### WHAT IS BEING ASKED
Return the passage on identity labels and gatekeeping word for word, from "That is a horrid" to "boxing everyone in.", inclusive.

### SOURCE PASSAGE
════
This is VERY IMPORTANT. This is a trap that so many fall into with strict identity taxonomies. That it feels important to some to have strict definitions.
That is a horrid trap. Where the person must fit the label. Where one must be the right kind of queer (and oh how those hate that word)

Liberation does not involve boxing everyone in.

Yep... and not that there's anything wrong with specificity and micro-labels, it can feel amazing to run into one that describes you! The terminal crack in my trans denial started when I found the word "bigender" and oh shit someone else made a word that fits me like a glove, I'm not alone in this experience, I wonder if the last quarter century of gender discourse has any other stuff in there I should check out 😆

It only becomes a problem when it's used for gatekeeping. But damn is it catastrophic then.

Yup!

The gatekeeping is the problem

where the label becomes a Gold Standard, and the person has to fit it.
Turning a tool of self discovery and self expression into a literal box , a checklist to fill.
Got to be The Right Kind Of Queer, otherwise "doing harm"

I've always felt that being in the box meant the same kind of treatment for everyone but I also sort of describe it as the box being slanted so it gets deeper toward one end. It's not that any given reason for being in the box puts someone at a different depth but I feel like the MORE reasons someone has for being put in the box the further toward the deep end they are and so they're used more often by those that place others in the box as rhetorical weapons against those who are, or would be, in the box.

The most common rhetoric I've seen on this is the "slippery slope" argument, in which they try to argue that when someone succumbs to one of the qualities that gets them added to the box, it's only a matter of time until they pick up more of those qualities. It tends to be used as a way of discouraging any increasing social acceptance among ANY of the qualities by convincing people that if someone becomes an X, that the person they're talking to might not have as much of a problem with, they'll soon also become a Y and a Z etc.
════
### Records drawn from a dataset
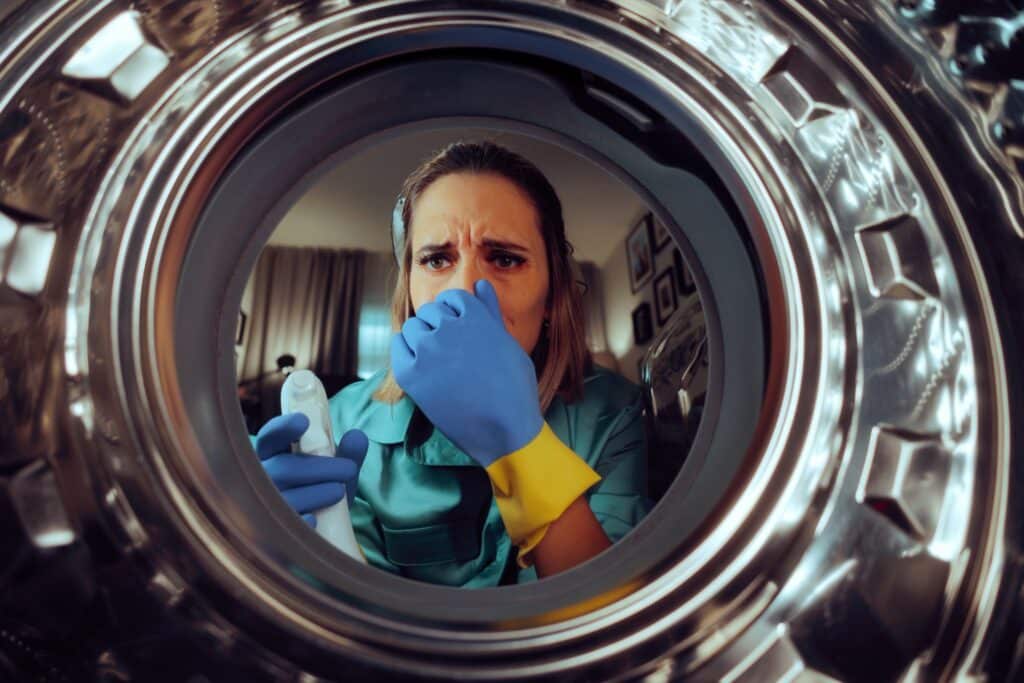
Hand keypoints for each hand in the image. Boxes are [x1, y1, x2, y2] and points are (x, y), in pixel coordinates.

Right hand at [255, 412, 367, 527]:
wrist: (323, 532)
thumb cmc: (323, 491)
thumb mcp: (338, 472)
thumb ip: (349, 453)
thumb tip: (357, 436)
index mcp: (273, 456)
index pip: (269, 437)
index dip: (283, 428)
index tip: (304, 421)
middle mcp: (261, 480)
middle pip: (284, 469)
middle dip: (321, 467)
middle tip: (349, 469)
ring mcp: (263, 508)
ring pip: (287, 497)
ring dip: (320, 492)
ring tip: (339, 492)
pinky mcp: (271, 534)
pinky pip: (289, 526)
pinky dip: (307, 521)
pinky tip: (317, 519)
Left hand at [390, 279, 542, 465]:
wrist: (505, 431)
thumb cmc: (514, 389)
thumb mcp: (507, 344)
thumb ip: (489, 312)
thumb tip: (479, 284)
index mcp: (476, 317)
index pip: (453, 298)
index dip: (455, 313)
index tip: (458, 331)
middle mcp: (450, 328)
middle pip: (431, 311)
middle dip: (439, 326)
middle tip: (450, 353)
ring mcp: (428, 350)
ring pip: (413, 327)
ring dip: (421, 338)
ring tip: (438, 361)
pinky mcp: (411, 374)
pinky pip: (398, 347)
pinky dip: (406, 352)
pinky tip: (421, 366)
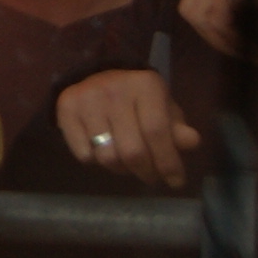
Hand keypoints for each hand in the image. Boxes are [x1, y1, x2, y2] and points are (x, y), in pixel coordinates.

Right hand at [55, 68, 200, 189]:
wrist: (97, 75)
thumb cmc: (138, 99)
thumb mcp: (164, 108)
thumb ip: (177, 128)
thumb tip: (191, 142)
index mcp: (145, 85)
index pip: (157, 132)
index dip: (168, 162)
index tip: (176, 182)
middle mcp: (114, 89)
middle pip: (132, 150)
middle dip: (146, 172)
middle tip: (151, 177)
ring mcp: (87, 98)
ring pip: (107, 156)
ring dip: (121, 169)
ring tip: (128, 164)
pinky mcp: (65, 107)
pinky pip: (83, 154)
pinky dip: (96, 160)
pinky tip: (103, 150)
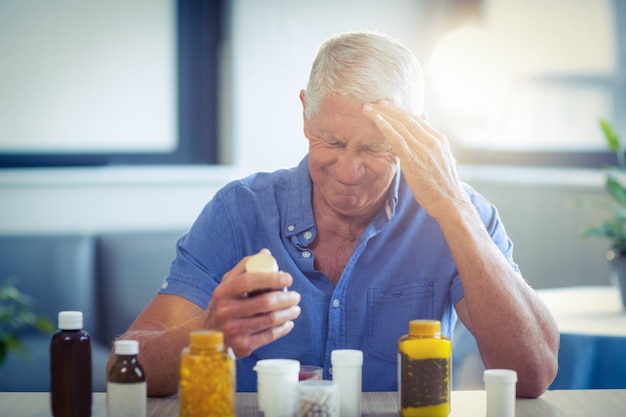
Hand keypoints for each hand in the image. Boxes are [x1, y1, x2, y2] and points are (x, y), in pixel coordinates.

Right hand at [201, 251, 300, 357]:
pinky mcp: (242, 345)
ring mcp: (234, 330)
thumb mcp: (226, 285)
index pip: (250, 281)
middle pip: (265, 302)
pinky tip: (288, 323)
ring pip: (270, 319)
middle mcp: (227, 311)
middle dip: (286, 298)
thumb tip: (265, 253)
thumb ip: (245, 268)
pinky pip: (269, 336)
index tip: (288, 278)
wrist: (206, 337)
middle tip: (296, 296)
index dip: (272, 278)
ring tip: (295, 308)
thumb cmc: (222, 305)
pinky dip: (283, 328)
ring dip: (288, 313)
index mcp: (223, 292)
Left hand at [362, 102, 467, 218]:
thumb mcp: (439, 162)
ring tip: (367, 108)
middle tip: (373, 103)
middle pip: (407, 118)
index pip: (416, 119)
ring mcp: (424, 149)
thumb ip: (431, 149)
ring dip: (382, 114)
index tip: (385, 107)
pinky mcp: (414, 159)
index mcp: (438, 139)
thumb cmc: (442, 186)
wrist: (450, 202)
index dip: (398, 111)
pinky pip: (397, 138)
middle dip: (388, 109)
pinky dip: (385, 126)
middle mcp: (432, 140)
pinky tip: (375, 119)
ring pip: (400, 125)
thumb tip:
════
### FINISHED TASK
That is a horrid trap. Where the person must fit the label. Where one must be the right kind of queer (and oh how those hate that word)

Liberation does not involve boxing everyone in.